STUDY TEXT:
When it comes to interior design, restaurants are courting a new breed of customer: the Instagrammer. While the thoughtful presentation of food and drinks is nothing new in the restaurant world, social media is putting pressure on owners and designers to think about what's visible around the plates of food highlighted in countless photo feeds. From artwork to disposable coffee cups, wallpaper to lighting fixtures, no detail is too small. Amanda Scriver asked the designers behind four restaurants how social media helped influence the look of the spaces.
Business owners who don't have a good understanding of social media have a hard time appreciating the importance of getting tags, shares and likes online.
But customers see social media as an extension of a business's physical space. "The world is more sophisticated about design and devours it so quickly," says Walker McKinley, architect and partner at McKinley Burkart Architecture and Interior Design. Designing for social media is like theatre, he says.
"Design is all about framing, lines of view, backdrops, lighting. We have always been treating design in a way that Instagram reacts well to – in particular in retail and restaurants."
The stage is always buzzing at Calgary's Bocce pizzeria, which the firm worked on. One of the restaurant's most Instagrammed spots is the pizza-making room.
"… We wanted to highlight the energy of the pizza-making process. To do this, we design the space around a long, open kitchen and anchored the restaurant with the dough room, framed by blue windows," McKinley says.
Kissa Tanto, Vancouver
With more than 800 Instagram tags to date, the design choices made at Kissa Tanto have put the Chinatown restaurant on the social-media map. Restaurateurs don't usually come into the process trying to create an Instagram-worthy space, said Craig Stanghetta, principal at Vancouver's Ste. Marie, the design firm that worked on Kissa Tanto along with brand and graphic-design company Glasfurd & Walker.
"A sort of narrative emerges through that work and, of course, we're trying to make sure things are intuitively planned, comfortable, lit properly et cetera, all to evoke an atmosphere and a sensibility," Stanghetta says.

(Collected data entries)
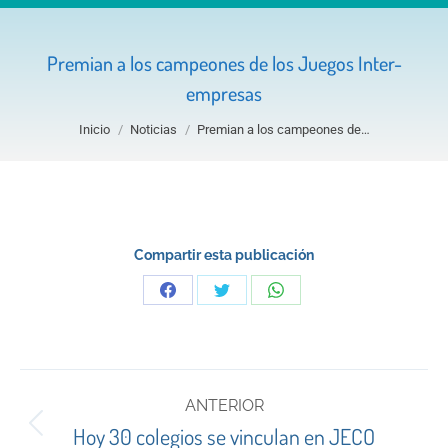
Premian a los campeones de los Juegos Inter-
empresas
Estás aquí:
Inicio
Noticias
Premian a los campeones de…
Compartir esta publicación
Share
Share
Share
on
on
on
Facebook
Twitter
WhatsApp
Navegación
ANTERIOR
entre
Publicación
Hoy 30 colegios se vinculan en JECO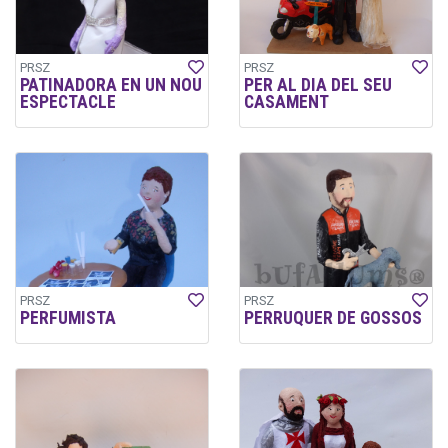
PRSZ
PRSZ
PATINADORA EN UN NOU
PER AL DIA DEL SEU
ESPECTACLE
CASAMENT
PRSZ
PRSZ
PERFUMISTA
PERRUQUER DE GOSSOS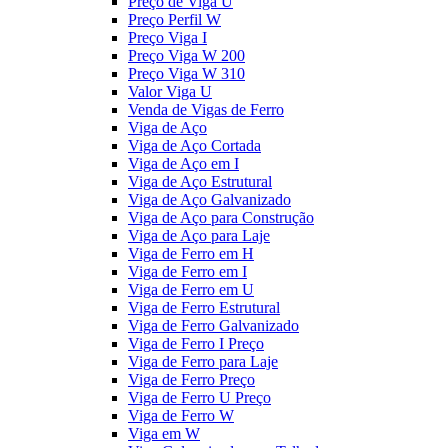
Preço de Viga U
Preço Perfil W
Preço Viga I
Preço Viga W 200
Preço Viga W 310
Valor Viga U
Venda de Vigas de Ferro
Viga de Aço
Viga de Aço Cortada
Viga de Aço em I
Viga de Aço Estrutural
Viga de Aço Galvanizado
Viga de Aço para Construção
Viga de Aço para Laje
Viga de Ferro em H
Viga de Ferro em I
Viga de Ferro em U
Viga de Ferro Estrutural
Viga de Ferro Galvanizado
Viga de Ferro I Preço
Viga de Ferro para Laje
Viga de Ferro Preço
Viga de Ferro U Preço
Viga de Ferro W
Viga em W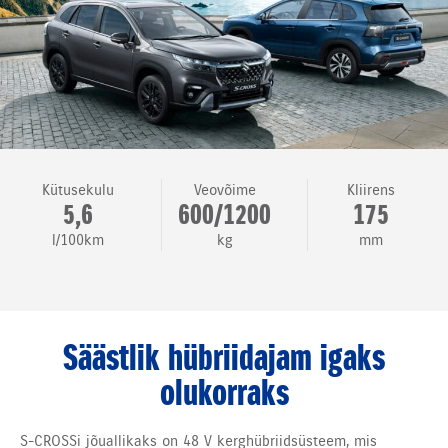
Kütusekulu
Veovõime
Kliirens
5,6
600/1200
175
l/100km
kg
mm
Säästlik hübriidajam igaks
olukorraks
S-CROSSi jõuallikaks on 48 V kerghübriidsüsteem, mis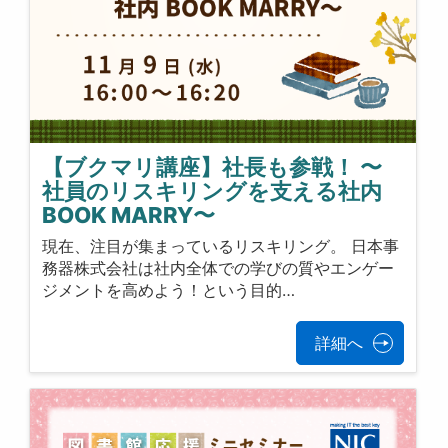
【ブクマリ講座】社長も参戦！ 〜
社員のリスキリングを支える社内
BOOK MARRY〜
現在、注目が集まっているリスキリング。 日本事
務器株式会社は社内全体での学びの質やエンゲー
ジメントを高めよう！という目的…
詳細へ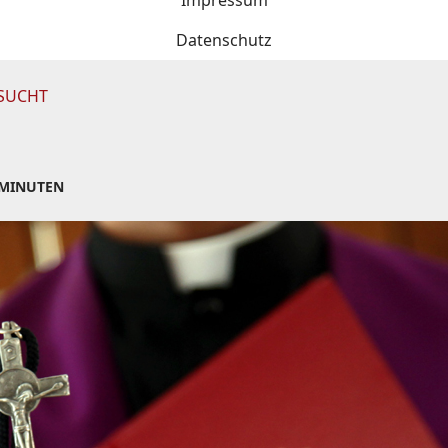
Impressum
Datenschutz
RSUCHT
 MINUTEN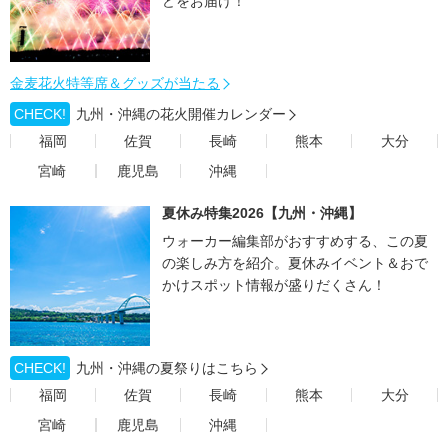
どをお届け！
金麦花火特等席＆グッズが当たる
CHECK!
九州・沖縄の花火開催カレンダー
福岡
佐賀
長崎
熊本
大分
宮崎
鹿児島
沖縄
夏休み特集2026【九州・沖縄】
ウォーカー編集部がおすすめする、この夏
の楽しみ方を紹介。夏休みイベント＆おで
かけスポット情報が盛りだくさん！
CHECK!
九州・沖縄の夏祭りはこちら
福岡
佐賀
長崎
熊本
大分
宮崎
鹿児島
沖縄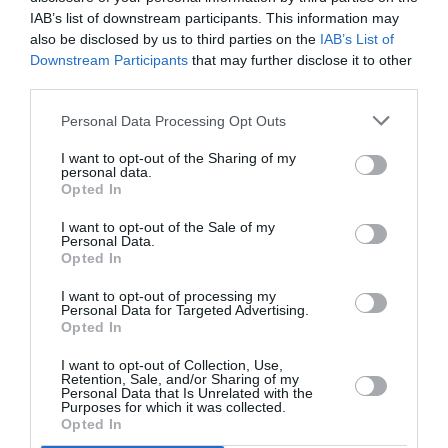
Φεστιβάλ Βερολίνου, μέρος της οποίας είναι το Co-Pro
IAB’s list of downstream participants. This information may
Series, επιλέγεται να συμμετάσχει ελληνική σειρά. To
also be disclosed by us to third parties on the
IAB’s List of
«Τhe Coroner’s Assistant»
της
Ελίνας Ψύκου
με
Downstream Participants
that may further disclose it to other
third parties.
παραγωγό την
Φένια Κοσοβίτσα
(Blonde) αρθρώνεται
σε έξι επεισόδια βασισμένα στο μυθιστόρημα
«Ο
Personal Data Processing Opt Outs
ιατροδικαστής»
του
Βασίλη Βασιλικού
. Πρόκειται
για πολιτικό θρίλερ με φόντο την Ελλάδα της δεκαετίας
I want to opt-out of the Sharing of my
personal data.
του 1970. Οι προσπάθειες παραγόντων της χούντας των
Opted In
συνταγματαρχών να συγκαλύψουν μια γυναικοκτονία
εκκινεί την πλοκή.
I want to opt-out of the Sale of my
Personal Data.
Opted In
«Η συμμετοχή του The Coroner’s Assistant στην Αγορά της
Berlinale αναδεικνύει τις δυνατότητες του εγχώριου
I want to opt-out of processing my
Personal Data for Targeted Advertising.
οπτικοακουστικού τομέα να αναπτυχθεί με εξωστρέφεια
Opted In
στον διεθνή ορίζοντα πατώντας σε στέρεη βάση, στην οποία
I want to opt-out of Collection, Use,
μπορούν να συμβάλουν καθοριστικά το ταλέντο και η
Retention, Sale, and/or Sharing of my
κινηματογραφική εμπειρία των Ελληνίδων και των Ελλήνων
Personal Data that Is Unrelated with the
Purposes for which it was collected.
δημιουργών και παραγωγών»
αναφέρει σε ανακοίνωσή το
Opted In
Ελληνικό Κέντρο Κινηματογράφου
.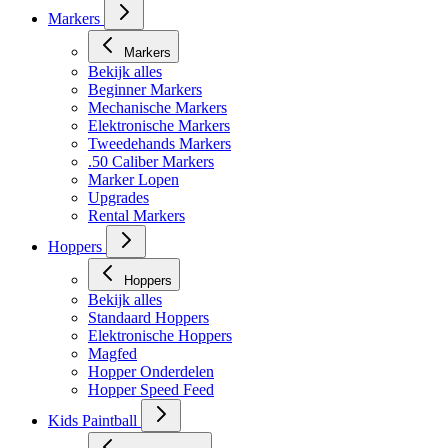
Markers
Markers
Bekijk alles
Beginner Markers
Mechanische Markers
Elektronische Markers
Tweedehands Markers
.50 Caliber Markers
Marker Lopen
Upgrades
Rental Markers
Hoppers
Hoppers
Bekijk alles
Standaard Hoppers
Elektronische Hoppers
Magfed
Hopper Onderdelen
Hopper Speed Feed
Kids Paintball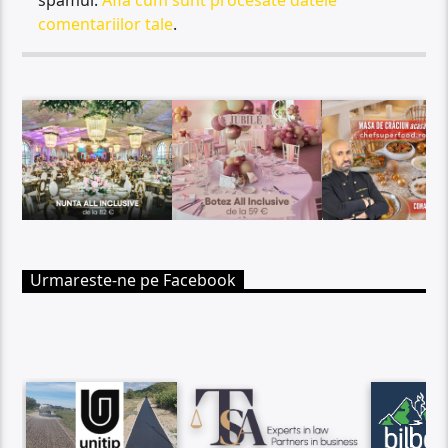
comentariilor tale
.
Urmareste-ne pe Facebook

YOUR ASSIGNMENT:
From the article on restaurant design, reproduce word for word the passage starting with "The stage is" and going on through "Glasfurd & Walker.".

ANSWER SECTION:
The stage is always buzzing at Calgary's Bocce pizzeria, which the firm worked on. One of the restaurant's most Instagrammed spots is the pizza-making room.
"… We wanted to highlight the energy of the pizza-making process. To do this, we design the space around a long, open kitchen and anchored the restaurant with the dough room, framed by blue windows," McKinley says.
Kissa Tanto, Vancouver
With more than 800 Instagram tags to date, the design choices made at Kissa Tanto have put the Chinatown restaurant on the social-media map. Restaurateurs don't usually come into the process trying to create an Instagram-worthy space, said Craig Stanghetta, principal at Vancouver's Ste. Marie, the design firm that worked on Kissa Tanto along with brand and graphic-design company Glasfurd & Walker.